Gillian Fisher | 4 Nov 2025

Pearl Chanda Rina Fatania credit Helen Murray Photography
Pearl Chanda Rina Fatania credit Helen Murray Photography

In 1940’s London, retired film star Hedda paces her bijou Chelsea living room like a caged tiger. Having forsaken glamour for security, Hedda tolerates husband George Tesman’s attempts to please her, but longs to live on her own terms. Henrik Ibsen’s original 1891 work expounded the restrictions that Hedda Gabler faced as a woman intent on forging her own destiny. 

Tanika Gupta’s retelling infuses themes of racial prejudice and scandal, as Hedda clings to a veneer of respectability while concealing her Anglo-Indian parentage. The appearance of an estranged lover bursts Hedda’s humdrum bubble, but the drama our heroine longed for quickly descends into chaos.

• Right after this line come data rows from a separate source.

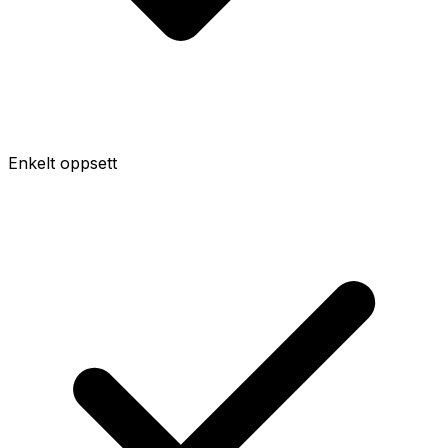
Enkelt oppsett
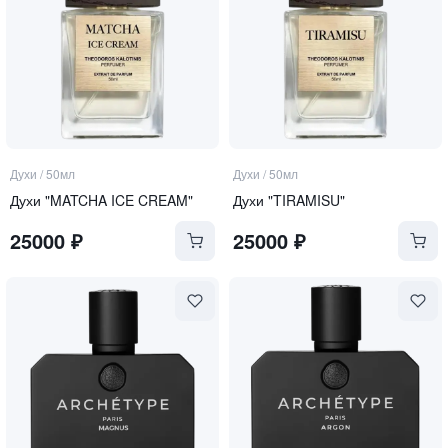
Духи
/
50мл
Духи
/
50мл
Духи "MATCHA ICE CREAM"
Духи "TIRAMISU"
25000
₽
25000
₽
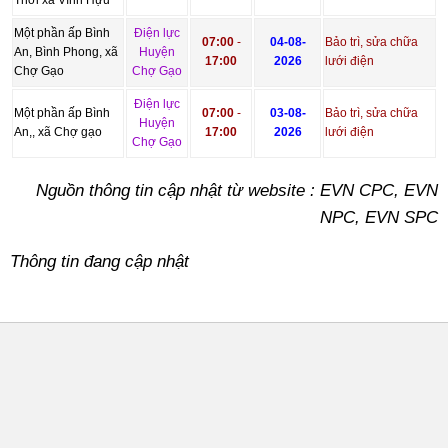
Một phần ấp Bình
Điện lực
07:00
-
04-08-
Bảo trì, sửa chữa
An, Bình Phong, xã
Huyện
17:00
2026
lưới điện
Chợ Gạo
Chợ Gạo
Điện lực
Một phần ấp Bình
07:00
-
03-08-
Bảo trì, sửa chữa
Huyện
An,, xã Chợ gạo
17:00
2026
lưới điện
Chợ Gạo
Nguồn thông tin cập nhật từ website : EVN CPC, EVN
NPC, EVN SPC
Thông tin đang cập nhật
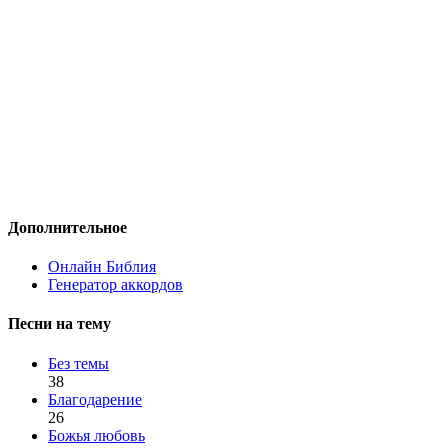
Дополнительное
Онлайн Библия
Генератор аккордов
Песни на тему
Без темы
38
Благодарение
26
Божья любовь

Gupta’s reimagining adds further layers of  tension to the already claustrophobic narrative, enhanced by the single-room set designed by Simon Kenny. Hedda’s Indian mother Shona, played with pithy sagacity by Rita Fatania, poses as a maid, constantly reminding Hedda that “the English are the same” as she daubs Hedda with powder. While Hollywood’s Hays Code prohibited people of colour assuming leading roles, the British film industry followed America’s lead and Hedda retired before too many questions were asked.

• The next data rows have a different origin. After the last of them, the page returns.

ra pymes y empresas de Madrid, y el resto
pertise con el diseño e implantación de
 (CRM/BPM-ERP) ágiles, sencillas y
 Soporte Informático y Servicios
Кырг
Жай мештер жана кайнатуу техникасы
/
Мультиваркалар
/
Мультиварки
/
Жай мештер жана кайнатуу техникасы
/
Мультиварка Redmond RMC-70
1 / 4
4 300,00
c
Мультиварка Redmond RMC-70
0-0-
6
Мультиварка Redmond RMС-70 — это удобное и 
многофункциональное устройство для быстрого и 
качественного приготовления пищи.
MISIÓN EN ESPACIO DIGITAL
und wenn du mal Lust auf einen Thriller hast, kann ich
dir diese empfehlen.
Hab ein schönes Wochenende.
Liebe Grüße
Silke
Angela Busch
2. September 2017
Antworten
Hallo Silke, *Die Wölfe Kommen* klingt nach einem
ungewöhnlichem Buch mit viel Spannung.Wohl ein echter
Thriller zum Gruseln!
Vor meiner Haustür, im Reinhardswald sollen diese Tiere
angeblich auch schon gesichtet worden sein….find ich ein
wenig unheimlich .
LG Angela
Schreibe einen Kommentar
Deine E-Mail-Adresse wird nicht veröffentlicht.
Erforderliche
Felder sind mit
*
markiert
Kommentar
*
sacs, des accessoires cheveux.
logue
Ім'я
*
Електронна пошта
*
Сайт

The London scene that Hedda and her film-director husband George, an affable but oblivious Joe Bannister, inhabit is suffocating, where scandal means ostracism. Casual references to race divisions on planes and people having ‘a touch of the tar brush’ demonstrate the ingrained white elitism of 1940’s England.

The sense of displacement is acute, three years since the end of the war and one since Indian independence. This is most palpable in the lead and Pearl Chanda’s Hedda is mesmerising. She radiates contempt and desire in equal measure, although her English boarding school upbringing means this bubbles beneath a diaphanous veil of courtesy. George’s Aunt Julia (Caroline Harker) speaks longingly of India through the lens of a coloniser, mentioning her multiple servants and lavish trips.

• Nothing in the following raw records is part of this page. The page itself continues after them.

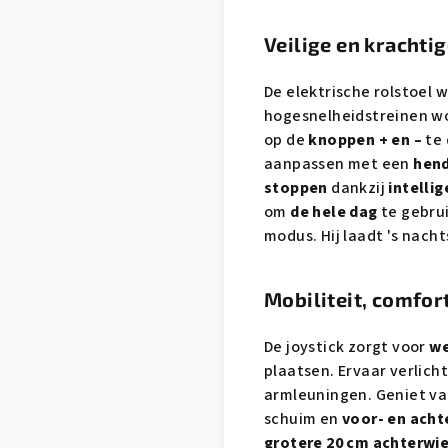
Veilige en krachti
De elektrische rolstoel
hogesnelheidstreinen wo
op de
knoppen + en –
te 
aanpassen met een
hen
stoppen
dankzij
intelli
om
de hele dag
te gebrui
modus. Hij laadt 's nacht
Mobiliteit, comfort
De joystick zorgt voor
we
plaatsen. Ervaar verlich
armleuningen. Geniet van
schuim en
voor- en acht
grotere 20 cm achterwi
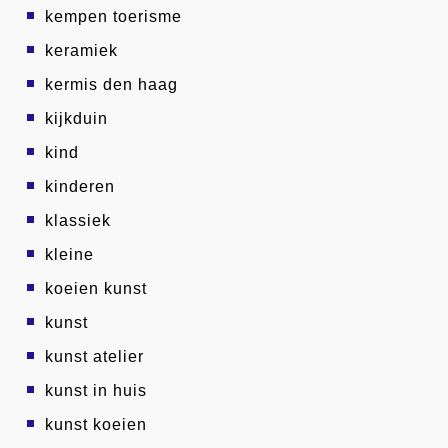
kempen toerisme
keramiek
kermis den haag
kijkduin
kind
kinderen
klassiek
kleine
koeien kunst
kunst
kunst atelier
kunst in huis
kunst koeien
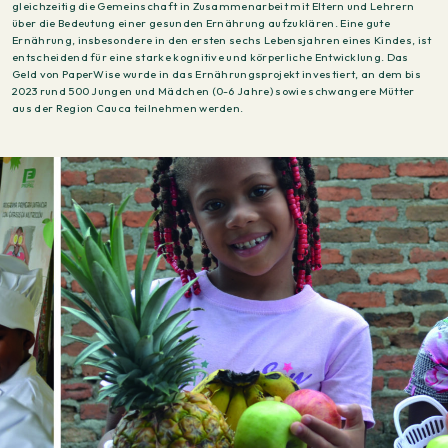
gleichzeitig die Gemeinschaft in Zusammenarbeit mit Eltern und Lehrern
über die Bedeutung einer gesunden Ernährung aufzuklären. Eine gute
Ernährung, insbesondere in den ersten sechs Lebensjahren eines Kindes, ist
entscheidend für eine starke kognitive und körperliche Entwicklung. Das
Geld von PaperWise wurde in das Ernährungsprojekt investiert, an dem bis
2023 rund 500 Jungen und Mädchen (0-6 Jahre) sowie schwangere Mütter
aus der Region Cauca teilnehmen werden.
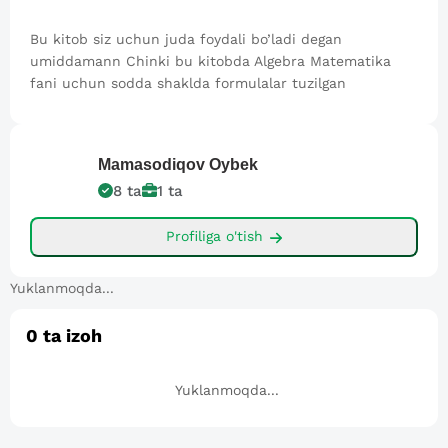
Bu kitob siz uchun juda foydali bo’ladi degan
umiddamann Chinki bu kitobda Algebra Matematika
fani uchun sodda shaklda formulalar tuzilgan
Mamasodiqov
Oybek
8
ta
1
ta
Profiliga o'tish
Yuklanmoqda...
0
ta izoh
Yuklanmoqda...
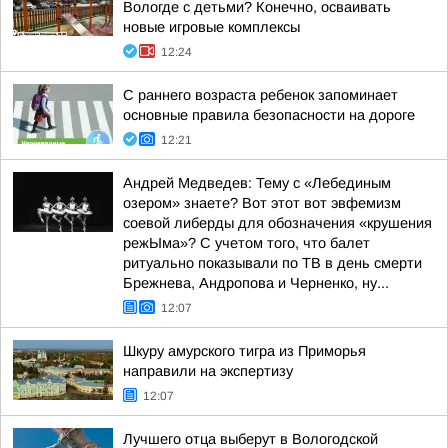
Вологде с детьми? Конечно, осваивать
новые игровые комплексы
12:24
С раннего возраста ребенок запоминает
основные правила безопасности на дороге
12:21
Андрей Медведев: Тему с «Лебединым
озером» знаете? Вот этот вот эвфемизм
соевой либерды для обозначения «крушения
режЫма»? С учетом того, что балет
ритуально показывали по ТВ в день смерти
Брежнева, Андропова и Черненко, ну...
12:07
Шкуру амурского тигра из Приморья
направили на экспертизу
12:07
Лучшего отца выберут в Вологодской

In-keeping with Ibsen’s realist work, the play is dialogue heavy, with a sense of urgency and ennui which is captured well by director Hettie Macdonald. Every interaction is measured, as Hedda’s backstory is gradually revealed to the audience. Aside from Shona, the only person who knows Hedda’s ancestry is the prodigal playwright Leonard, an earnest Jake Mann, who is also mixed race, but white-passing. Recovering from shellshock, he has poured his soul into a weighty manuscript based on Hedda’s life, the very existence of which threatens to expose our heroine.

This new production delves into the experience of the other. Hedda longs to “consume the world whole” but her wings are clipped not only by her sex, but by her race and stifling class constructs. Achieving her goals has always been dependent upon men appreciating her beauty, such as the lecherous John Brack, played with sleazy charm, by Milo Twomey, who attempts to extort Hedda upon learning her secret. With multiple twists and insightful traverses into the racial-social politics of the time, Gupta’s new work shows how much the world has changed since Ibsen’s original work, and how much it has stayed exactly the same.

Hedda is showing at the Orange Tree Theatre until Nov 22.